A juicy little flap in the upper Midwest pits two valued traditions in a faceoff where any victory is likely to leave a sour aftertaste and a dubious precedent. At issue: Must professors at state universities open their e-mail correspondence to public scrutiny, like other government workers covered by public-records laws? Or would such disclosures strike not at official secrecy, but at the personal privacy and candid exchanges that are the lifeblood of academic inquiry?
At the center of the dustup is William Cronon, a respected professor at the University of Wisconsin and president of the American Historical Society. On his blog and in a column in The New York Times in March, Cronon castigated Wisconsin Gov. Scott Walker and his fellow Republicans for their controversial assault on the collective-bargaining rights of the state’s public employees.
Cronon’s scoldings prompted the Wisconsin Republican Party to file a request under the state’s public records law for e-mails he’d written over the previous four months that contained any of 20 terms, including “Republican, Scott Walker, recall, collective bargaining, rally, union” and a handful of names of legislators.
A few days later, across Lake Michigan, a conservative outfit called the Mackinac Center for Public Policy made a similar public-records request to the labor studies departments of three state universities — Michigan, Michigan State and Wayne State. Mackinac was also trolling for e-mails, looking for references to Scott Walker; Madison, Wisconsin; or, interestingly, Rachel Maddow, the left-leaning MSNBC commentator.
It’s not surprising that the inquiries angered academic leaders, and Cary Nelson, the American Association of University Professors president, denounced them on NPR as “a contemporary version of McCarthyism.”
But among journalists, public-records laws are much beloved. News media view them as a potent weapon against governmental secrecy and an essential tool for holding officials accountable. Still, the inquiries divided press advocates. On one side, The New York Times denounced “a shabby crusade in Wisconsin,” and James Fallows, Atlantic magazine columnist, saw a “flat-out effort at personal intimidation.”
But on the other, Slate’s Jack Shafer argued that the value of open-records laws outweighs the danger they might be used in questionable ways: “As essential as academic freedom may be for the free exchange and exploration of ideas, I believe [the laws] should almost always trump it.”

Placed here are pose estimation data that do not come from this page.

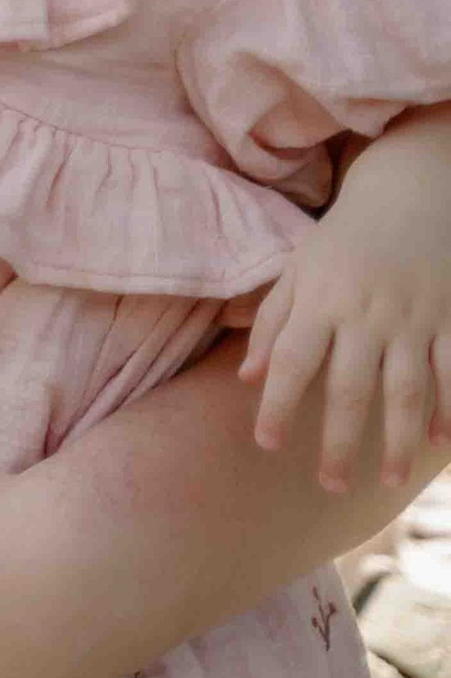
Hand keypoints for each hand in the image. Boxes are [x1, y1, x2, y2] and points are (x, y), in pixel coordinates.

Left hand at [240, 227, 450, 492]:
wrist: (409, 192)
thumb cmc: (344, 239)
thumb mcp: (299, 270)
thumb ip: (272, 323)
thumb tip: (246, 379)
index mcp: (322, 301)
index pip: (292, 361)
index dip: (276, 404)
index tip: (265, 444)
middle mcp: (366, 314)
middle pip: (350, 388)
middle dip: (338, 441)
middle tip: (328, 485)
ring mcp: (413, 318)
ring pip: (405, 390)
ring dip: (395, 440)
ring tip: (384, 482)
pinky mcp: (449, 316)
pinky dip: (448, 406)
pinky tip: (438, 443)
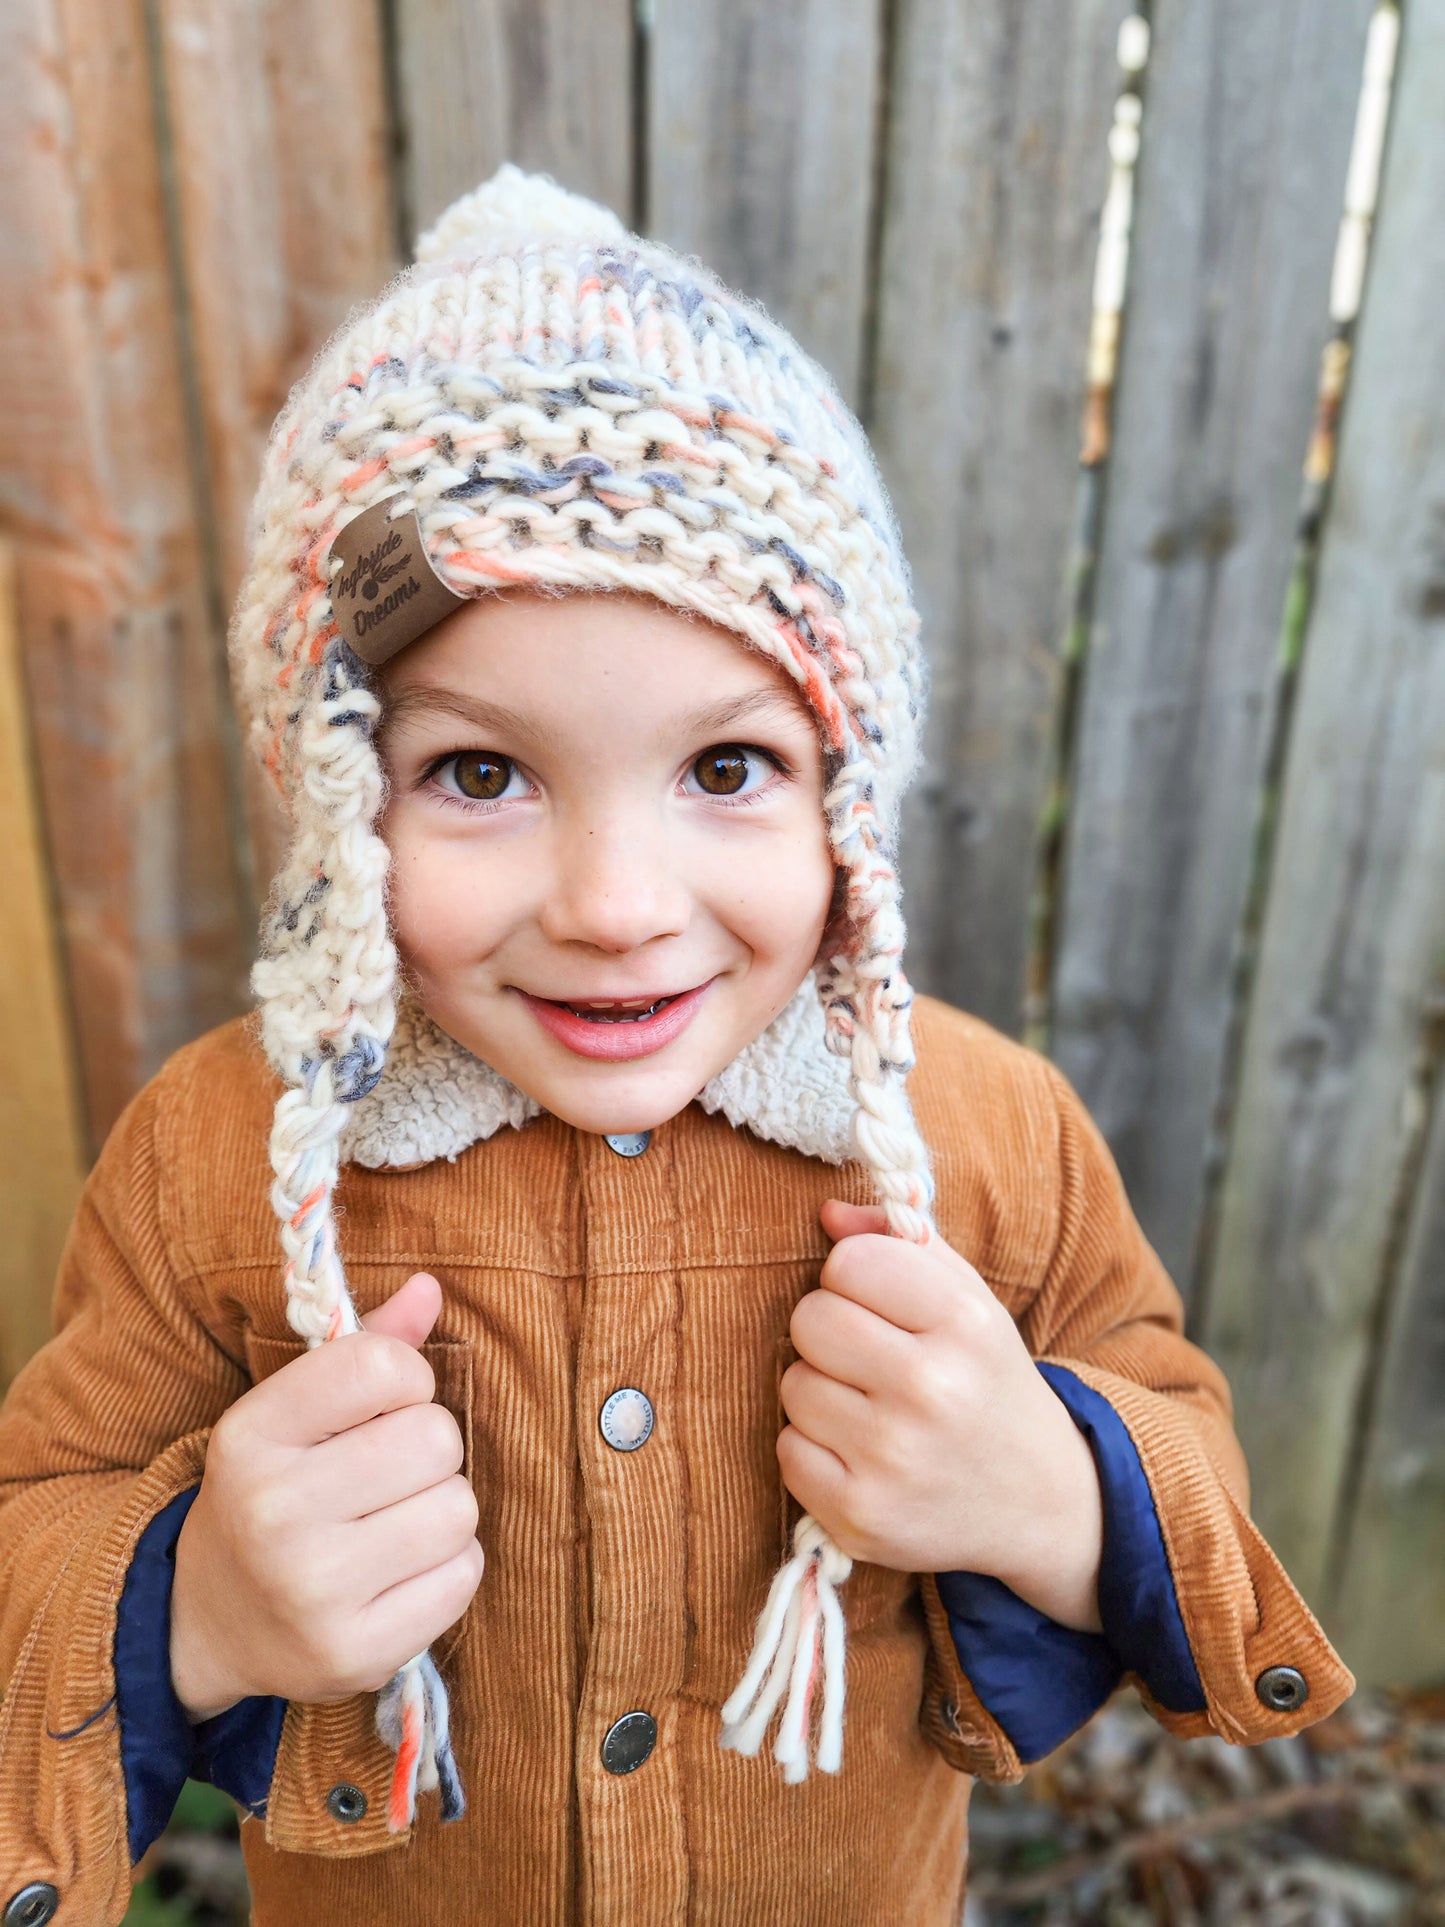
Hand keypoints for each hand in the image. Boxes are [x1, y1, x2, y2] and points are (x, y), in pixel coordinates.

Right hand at [169, 1273, 483, 1720]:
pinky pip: (465, 1576)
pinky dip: (449, 1568)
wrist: (210, 1620)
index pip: (381, 1364)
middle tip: (388, 1473)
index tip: (383, 1404)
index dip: (407, 1378)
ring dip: (443, 1509)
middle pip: (435, 1438)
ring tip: (393, 1523)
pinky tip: (399, 1572)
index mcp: (252, 1435)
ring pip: (459, 1509)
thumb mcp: (293, 1412)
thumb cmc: (274, 1489)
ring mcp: (312, 1591)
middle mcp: (273, 1513)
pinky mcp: (354, 1654)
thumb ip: (365, 1347)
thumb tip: (432, 1286)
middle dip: (429, 1449)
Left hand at [778, 1202, 1103, 1631]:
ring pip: (793, 1385)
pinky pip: (788, 1451)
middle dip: (830, 1332)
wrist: (1041, 1502)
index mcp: (965, 1323)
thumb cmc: (987, 1383)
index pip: (850, 1261)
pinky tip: (860, 1454)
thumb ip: (902, 1243)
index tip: (882, 1307)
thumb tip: (828, 1213)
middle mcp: (932, 1388)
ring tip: (871, 1409)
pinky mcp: (861, 1515)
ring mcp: (894, 1457)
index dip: (854, 1279)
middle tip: (870, 1359)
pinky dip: (814, 1450)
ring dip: (821, 1392)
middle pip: (810, 1319)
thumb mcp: (968, 1302)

And interviewed on On the Media, Lucy Dalglish, director of the Reporters Committee for Freedom of the Press, was unambiguous. State university professors are public employees; therefore their communications are the public’s business. “Whether or not [their] academic freedom is violated has nothing to do with the open records statute,” Dalglish said.
Admirably clear, but hardly satisfying. Academic work is untidy and often untranslatable. Often it has to be conducted out of the public gaze: A candid critique of a journal submission, a bruising spat with an editor about an overdue manuscript, a half-baked idea for a course, remarks about student performance.
Like memos between a judge and her clerk, such matters must be handled discreetly; academic life can’t flourish otherwise. That need for privacy doesn’t change just because the professor’s employer gets tax money (less than one dollar in four, in Wisconsin’s case.)
Now, the current e-mail demands come from conservatives who claim they want to be sure professors aren’t helping rally support for recall votes or referenda. (That would violate university rules against politicking by faculty.) But why scour e-mails? Wouldn’t public organizing be obvious publicly?
The idea that these inquiries are meant to flush out furtive political organizing by college professors is a fig leaf. It’s also a hoot. I’m an academic and I work with academics, and I can tell you that the mice in my basement have better organizing capabilities than most university faculty. With enough help (and enough meetings), a group of college professors might be able to pull off a bake sale; but a political movement? Hardly.
But the real target isn’t politicking at all. The goal is to cherry-pick unguarded remarks by faculty who are critical of today’s wave of union-busting. Their comments will then be gathered and brandished not to halt already prohibited activities, but to try to stigmatize the professors as ideologues. The target, it seems clear, is their writings — and, ultimately, their classrooms.
Already, with unrelenting budget cuts and steadily degraded working conditions, public college professors are virtually an endangered species. They need not exposure, but protection. Maybe there’s a good argument why they should be covered by public records laws, but I haven’t heard it. Let those laws focus on real officeholders, while those academics cling to what’s left of the space they need to survive in their beleaguered bastion of thought and expression.
Correction: In the April 25 column, Can’t she spare a buck or two?, I implied that Dan Gillmor, journalist and Internet theorist, supported a lawsuit filed against Arianna Huffington seeking a share of the proceeds from the $315 million sale of The Huffington Post for freelance contributors who were paid nothing for their articles. Gillmor says he does not believe that she or AOL, which bought the online Post, should be forced to pay those contributors.